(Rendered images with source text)
================================
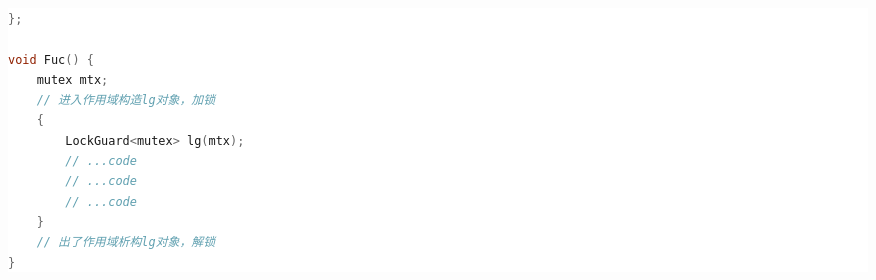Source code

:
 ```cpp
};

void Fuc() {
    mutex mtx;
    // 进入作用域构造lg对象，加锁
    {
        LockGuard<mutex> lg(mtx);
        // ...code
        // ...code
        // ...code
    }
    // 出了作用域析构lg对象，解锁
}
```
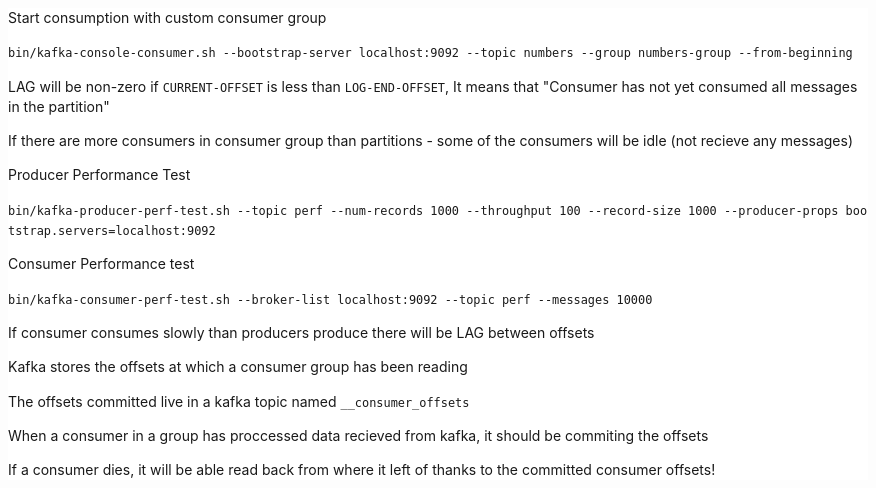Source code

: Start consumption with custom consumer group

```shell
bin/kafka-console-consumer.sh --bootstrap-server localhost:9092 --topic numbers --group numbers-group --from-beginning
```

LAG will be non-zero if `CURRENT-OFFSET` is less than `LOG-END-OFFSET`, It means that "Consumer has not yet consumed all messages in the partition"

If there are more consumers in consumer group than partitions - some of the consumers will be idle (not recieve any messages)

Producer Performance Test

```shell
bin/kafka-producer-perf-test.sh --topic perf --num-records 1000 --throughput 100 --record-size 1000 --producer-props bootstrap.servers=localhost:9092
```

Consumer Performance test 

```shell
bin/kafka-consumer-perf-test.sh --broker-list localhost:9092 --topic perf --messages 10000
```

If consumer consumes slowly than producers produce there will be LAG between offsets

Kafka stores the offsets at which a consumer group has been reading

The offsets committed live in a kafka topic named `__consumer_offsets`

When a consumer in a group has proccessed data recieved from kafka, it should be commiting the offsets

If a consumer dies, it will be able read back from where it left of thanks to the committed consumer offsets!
================================
## WORK REQUIRED
For each line in the entries that contains the string "bootstrap", make a copy.

## EXERCISE SOLUTION
bin/kafka-console-consumer.sh --bootstrap-server localhost:9092 --topic numbers --group numbers-group --from-beginning
bin/kafka-producer-perf-test.sh --topic perf --num-records 1000 --throughput 100 --record-size 1000 --producer-props bootstrap.servers=localhost:9092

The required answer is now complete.